The length of a rectangle is thrice its breadth and the length of its diagonal is `8sqrt(10)` cm . The perimeter of the rectangle is

To find the perimeter of the rectangle, we will follow these steps: ### Step 1: Define the variables Let the breadth of the rectangle be \( x \) cm. According to the problem, the length of the rectangle is thrice its breadth. Therefore, the length \( L \) can be expressed as: \[ L = 3x \] ### Step 2: Use the diagonal length We are given that the length of the diagonal of the rectangle is \( 8\sqrt{10} \) cm.

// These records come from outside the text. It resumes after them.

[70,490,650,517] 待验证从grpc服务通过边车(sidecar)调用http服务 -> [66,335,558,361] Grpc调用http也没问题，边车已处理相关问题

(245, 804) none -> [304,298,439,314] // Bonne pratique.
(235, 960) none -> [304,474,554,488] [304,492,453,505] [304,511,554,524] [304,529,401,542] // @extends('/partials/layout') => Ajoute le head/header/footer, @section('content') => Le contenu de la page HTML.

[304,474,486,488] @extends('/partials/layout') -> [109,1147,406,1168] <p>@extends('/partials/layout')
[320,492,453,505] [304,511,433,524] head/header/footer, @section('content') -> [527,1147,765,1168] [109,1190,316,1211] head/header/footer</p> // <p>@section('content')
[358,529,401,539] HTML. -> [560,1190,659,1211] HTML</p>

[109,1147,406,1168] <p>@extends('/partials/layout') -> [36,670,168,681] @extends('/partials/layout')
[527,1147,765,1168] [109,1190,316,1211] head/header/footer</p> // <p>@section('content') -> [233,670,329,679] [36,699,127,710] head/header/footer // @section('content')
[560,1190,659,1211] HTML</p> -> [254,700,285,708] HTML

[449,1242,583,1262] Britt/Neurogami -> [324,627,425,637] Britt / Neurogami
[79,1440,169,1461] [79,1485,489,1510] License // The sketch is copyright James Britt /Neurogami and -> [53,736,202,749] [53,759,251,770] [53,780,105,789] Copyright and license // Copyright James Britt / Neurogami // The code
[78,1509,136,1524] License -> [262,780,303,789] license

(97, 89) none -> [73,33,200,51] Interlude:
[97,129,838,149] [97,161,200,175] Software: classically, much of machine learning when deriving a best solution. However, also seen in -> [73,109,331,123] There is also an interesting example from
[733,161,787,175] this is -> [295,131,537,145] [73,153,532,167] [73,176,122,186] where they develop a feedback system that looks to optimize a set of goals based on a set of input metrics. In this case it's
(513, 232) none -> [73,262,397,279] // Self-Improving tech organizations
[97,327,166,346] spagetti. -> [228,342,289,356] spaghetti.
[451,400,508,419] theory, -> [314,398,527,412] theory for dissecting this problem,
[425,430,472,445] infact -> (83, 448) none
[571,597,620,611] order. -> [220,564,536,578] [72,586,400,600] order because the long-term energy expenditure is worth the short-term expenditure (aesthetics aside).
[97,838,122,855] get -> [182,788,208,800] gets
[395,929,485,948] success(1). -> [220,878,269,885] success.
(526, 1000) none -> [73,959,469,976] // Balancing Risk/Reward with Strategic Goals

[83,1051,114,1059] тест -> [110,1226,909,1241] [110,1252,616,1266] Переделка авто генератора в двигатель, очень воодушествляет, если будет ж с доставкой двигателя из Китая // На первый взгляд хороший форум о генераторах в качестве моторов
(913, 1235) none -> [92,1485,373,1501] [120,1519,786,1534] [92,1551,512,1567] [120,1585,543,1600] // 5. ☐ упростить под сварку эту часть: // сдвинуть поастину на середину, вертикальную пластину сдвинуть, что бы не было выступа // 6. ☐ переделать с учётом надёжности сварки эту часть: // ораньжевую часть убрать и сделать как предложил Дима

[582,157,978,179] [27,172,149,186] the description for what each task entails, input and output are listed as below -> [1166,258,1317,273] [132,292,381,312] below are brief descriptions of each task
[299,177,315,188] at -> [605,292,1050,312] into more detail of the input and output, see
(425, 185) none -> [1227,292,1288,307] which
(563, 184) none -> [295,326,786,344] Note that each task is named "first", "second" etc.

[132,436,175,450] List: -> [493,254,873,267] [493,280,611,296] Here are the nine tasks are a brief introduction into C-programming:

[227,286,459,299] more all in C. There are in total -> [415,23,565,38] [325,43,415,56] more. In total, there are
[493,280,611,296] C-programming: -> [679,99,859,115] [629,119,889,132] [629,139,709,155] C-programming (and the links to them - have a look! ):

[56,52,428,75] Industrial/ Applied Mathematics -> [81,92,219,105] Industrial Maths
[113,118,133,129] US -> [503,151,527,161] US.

According to the Pythagorean theorem, the relationship between the length, breadth, and diagonal \( D \) of a rectangle is given by: \[ D^2 = L^2 + B^2 \] Substituting the values we have: \[ (8\sqrt{10})^2 = (3x)^2 + x^2 \] ### Step 3: Simplify the equation Calculating the left side: \[ (8\sqrt{10})^2 = 64 \times 10 = 640 \] Now substituting this into the equation: \[ 640 = (3x)^2 + x^2 \] \[ 640 = 9x^2 + x^2 \] \[ 640 = 10x^2 \] ### Step 4: Solve for \( x^2 \) Now, we can solve for \( x^2 \): \[ x^2 = \frac{640}{10} = 64 \] ### Step 5: Find \( x \) Taking the square root of both sides: \[ x = \sqrt{64} = 8 \text{ cm} \] ### Step 6: Calculate the length \( L \) Now, we can find the length \( L \): \[ L = 3x = 3 \times 8 = 24 \text{ cm} \] ### Step 7: Calculate the perimeter \( P \) The formula for the perimeter \( P \) of a rectangle is given by: \[ P = 2(L + B) \] Substituting the values of \( L \) and \( B \): \[ P = 2(24 + 8) = 2 \times 32 = 64 \text{ cm} \] ### Final Answer The perimeter of the rectangle is \( 64 \) cm. ---